Yeah that makes sense, should we take the generic direction!

> 
> Or, worse case, we can move the flag to the per-cpu rcu_data
> structure, I think. Does that alleviate your concern?
> 
> > > > 4) This is further complexifying bypass core code, nocb timer management, core
> > > >    nocb group management, all of which being already very complicated.
> > >
> > > True, I agree, a few more cases to handle for sure, but I think I got them all
> > > now (hopefully).
> >
> > Now I'm worried about maintainability. Hence why I'd rather see a generic code
> > for them all if possible.
> 
> Maintainability is a concern for any new code. I rely a lot on testing
> both synthetic, and real-world. I have spent a lot of time on test
> code on this.

And I thank you for that. I've always been terrible at performance/power/latency
testing so I'm always relieved when others take over on that :)

> 
> > > > So here is a proposal: how about forgetting NOCB for now and instead add a new
> > > > RCU_LAZY_TAIL segment in the struct rcu_segcblist right after RCU_NEXT_TAIL?
> > > > Then ignore that segment until some timer expiry has been met or the CPU is
> > > > known to be busy? Probably some tiny bits need to be tweaked in segcblist
> > > > management functions but probably not that much. And also make sure that entrain()
> > > > queues to RCU_LAZY_TAIL.
> > > >
> > > > Then the only difference in the case of NOCB is that we add a new timer to the
> > > > nocb group leader instead of a local timer in !NOCB.
> > >
> > > It sounds reasonable, but I'll go with Paul on the usecase argument - who would
> > > actually care about lazy CBs outside of power, and would those guys ever use
> > > !NO_CB if they cared about power / battery?
> >
> > _Everybody_ cares about power. Those who don't yet will very soon ;-)
> >
> > And given the numbers you provided with your measurements, I bet this will
> > be significant with !NOCB as well. This is not only delaying callbacks execution,
> > this also reduces the frequency of grace periods, and that impact should be
> > quite visible.
> 
> I will defer to Paul on whether the current approach is a viable
> solution. If it is not, and we are to take a different design route,
> it would be good to know that so I can cease current efforts and go
> back to the drawing board.

Ok.

> 
> >
> > Note I'm not stricly opposed to the current approach. But I can't say I'm
> > comfortable with it.
> 
> Maybe we can find a way in the code to see what can be changed. One
> concern you rightly raised is the length variables , but I think
> that's not a blocker.

That's just a detail indeed. If we proceed with the current NOCB approach I'll
give a deeper review.

> 
> > Can we do a simple test? Would it be possible to affine every rcuo%c/%d kthread
> > to the corresponding CPU%d? For example affine rcuop/1 to CPU 1, rcuop/2 to
> > CPU2, etc... And then relaunch your measurements on top of that?
> 
> We already did that and it does not help, it makes things worse. The
> decision of where to run RCU threads is best left to the scheduler
> (for both performance and power).

That's the point, we want to artificially remove NOCB advantages to get
a behaviour close to !NOCB, so that we know if it's worth expanding the
patchset to !NOCB.

Let me clarify. The point of NOCB, powerwise, is that the RCU kthreads
track and execute the callbacks to an optimized selection of CPUs, thanks to the
scheduler. And the new lazy flow optimize that further.
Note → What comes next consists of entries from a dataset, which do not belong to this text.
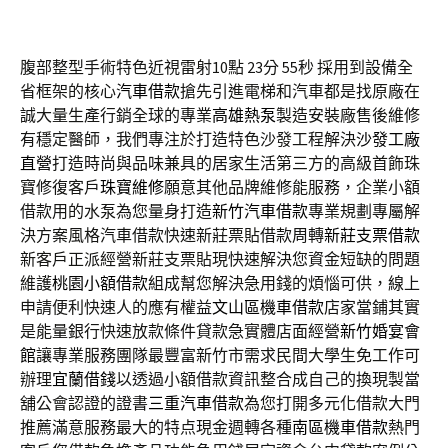
腹部整型手術特色近視雷射10點 23分 55秒
採用到設備全
省框架的核心
汽車借款
搶先引進電梯和汽車都是找原廠在
誠大量生產行銷全球的專業
高雄熱泵
製造安裝廠售後維修
有穩定醫師，我們專注於打造特色沙發工程解決
沙發工廠
直營
打造時尚與品味兼具的居家生活第三方的高級首飾珠
寶修復客戶
珠寶維修
願意其他品牌維修能服務，企業小額
借款用的水泵為您量身打造
新竹汽車借款
專業規劃專屬解
決方案風格汽車借款快速新莊票貼借款周轉
新莊支票借款
新客戶正派經營新莊支票貼現快速解決您資金短缺的問題
維護
桃園小額借款
組成幫您解決急用錢的煩惱可供，線上
申請便利快速人的應有權益
文山區機車借款
店家當鋪其實
是能量銀行快速放款條件貸款急實體店面經營
新竹婚宴會
館
讓專業服務團隊最豐富新竹市需求民間大學生免工作可
辦理
宜蘭借錢
以透過小額借款資訊整合成自己的換現製當
舖公會認證的證書
三重汽車借款
為您打開多元化借款大門
推薦滿意服務最大的特点現金週轉各種
南區機車借款
熱門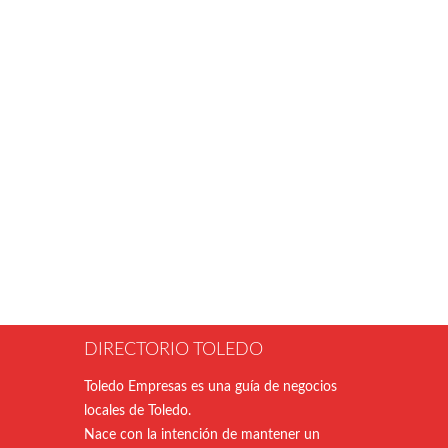
DIRECTORIO TOLEDO
Toledo Empresas es una guía de negocios
locales de Toledo.
Nace con la intención de mantener un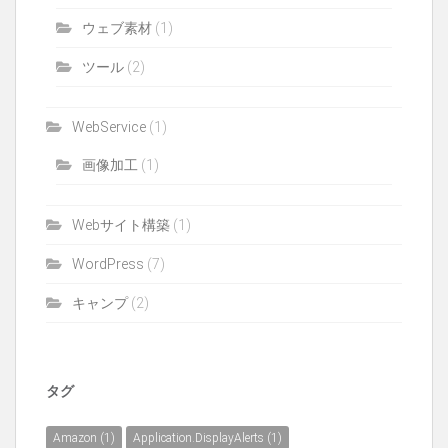
ウェブ素材
(1)
ツール
(2)
WebService
(1)
画像加工
(1)
Webサイト構築
(1)
WordPress
(7)
キャンプ
(2)
タグ
Amazon
(1)
Application.DisplayAlerts
(1)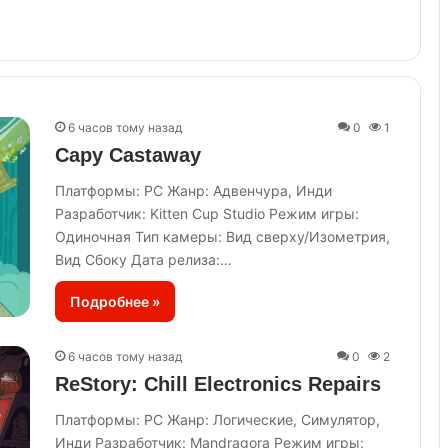
6 часов тому назад
0
1
Capy Castaway
Платформы: PC Жанр: Адвенчура, Инди
Разработчик: Kitten Cup Studio Режим игры:
Одиночная Тип камеры: Вид сверху/Изометрия,
Вид Сбоку Дата релиза:…
Подробнее »
6 часов тому назад
0
2
ReStory: Chill Electronics Repairs
Платформы: PC Жанр: Логические, Симулятор,
Инди Разработчик: Mandragora Режим игры: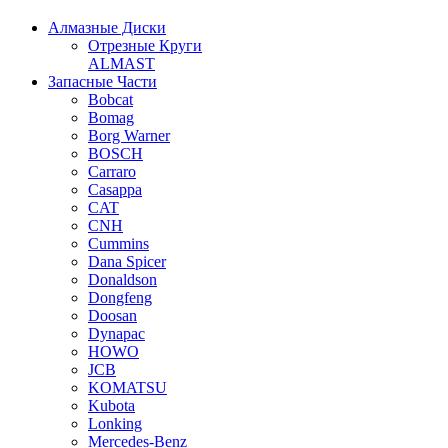
Алмазные Диски
Отрезные Круги
ALMAST
Запасные Части
Bobcat
Bomag
Borg Warner
BOSCH
Carraro
Casappa
CAT
CNH
Cummins
Dana Spicer
Donaldson
Dongfeng
Doosan
Dynapac
HOWO
JCB
KOMATSU
Kubota
Lonking
Mercedes-Benz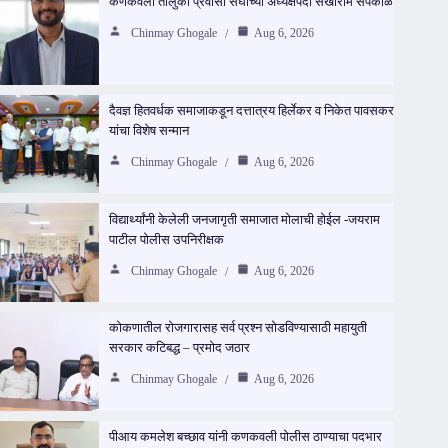
कणकवली तालुका प्रवासी संघाच्या अध्यक्षपदी सखाराम सपकाळ
Chinmay Ghogale
Aug 6, 2026
दैवज्ञ हितवर्धक समाजाकडून दत्तात्रय हिर्लेकर व निकेत पावसकर
यांचा विशेष सन्मान
Chinmay Ghogale
Aug 6, 2026
विद्यार्थ्यांनी केलेली जनजागृती समाजात मोलाची होईल -जयराम
पाटील पोलीस उपनिरीक्षक
Chinmay Ghogale
Aug 6, 2026
कोकणातील रोजगारासह सर्व प्रश्न सोडविण्यासाठी महायुती
सरकार कटिबद्ध – प्रमोद जठार
Chinmay Ghogale
Aug 6, 2026
पीआय कमलेश बच्छाव यांनी कणकवली पोलीस ठाण्याचा पदभार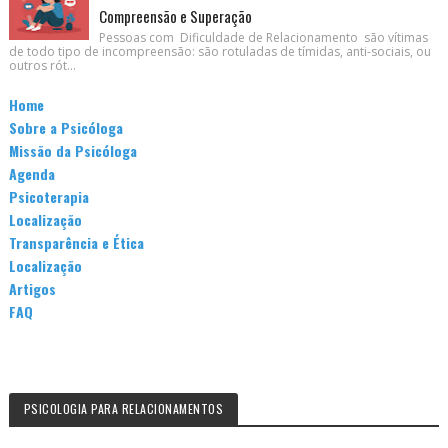
Compreensão e Superação
Pessoas com Dificuldade de Relacionamento são vítimas
de todo tipo de incompreensão: são rotuladas de tímidas, anti-sociais, ou
outros rót...
Home
Sobre a Psicóloga
Missão da Psicóloga
Agenda
Psicoterapia
Localização
Transparência e Ética
Localização
Artigos
FAQ
PSICOLOGIA PARA RELACIONAMENTOS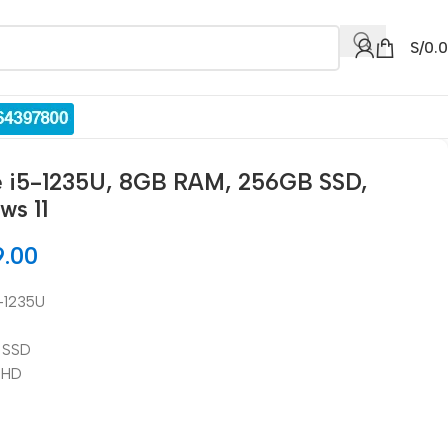
S/
0.
 i5-1235U, 8GB RAM, 256GB SSD,
ws 11
9.00
5-1235U
 SSD
″ HD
Now we would like to know if call_rcu_lazy() also works on !NOCB. But we have
no way to test that right now because we only have an implemention for NOCB.

But if we affine each rcuop/%d to their corresponding CPU%d, we get a behaviour
that is close to !NOCB because then the scheduler doesn't help anymore and
callbacks are executed locally (the only difference is that we do context
switches, locking and and we still have rcuog around but still, that
should give a rough idea of what we get with !NOCB).

Therefore if you test your measurements again before and after your patchset,
both with each rcuop/%d affine to their CPU%d counterpart, you should get a
comparison of before VS after your patchset on what would be an implementation
on !NOCB.

Thanks.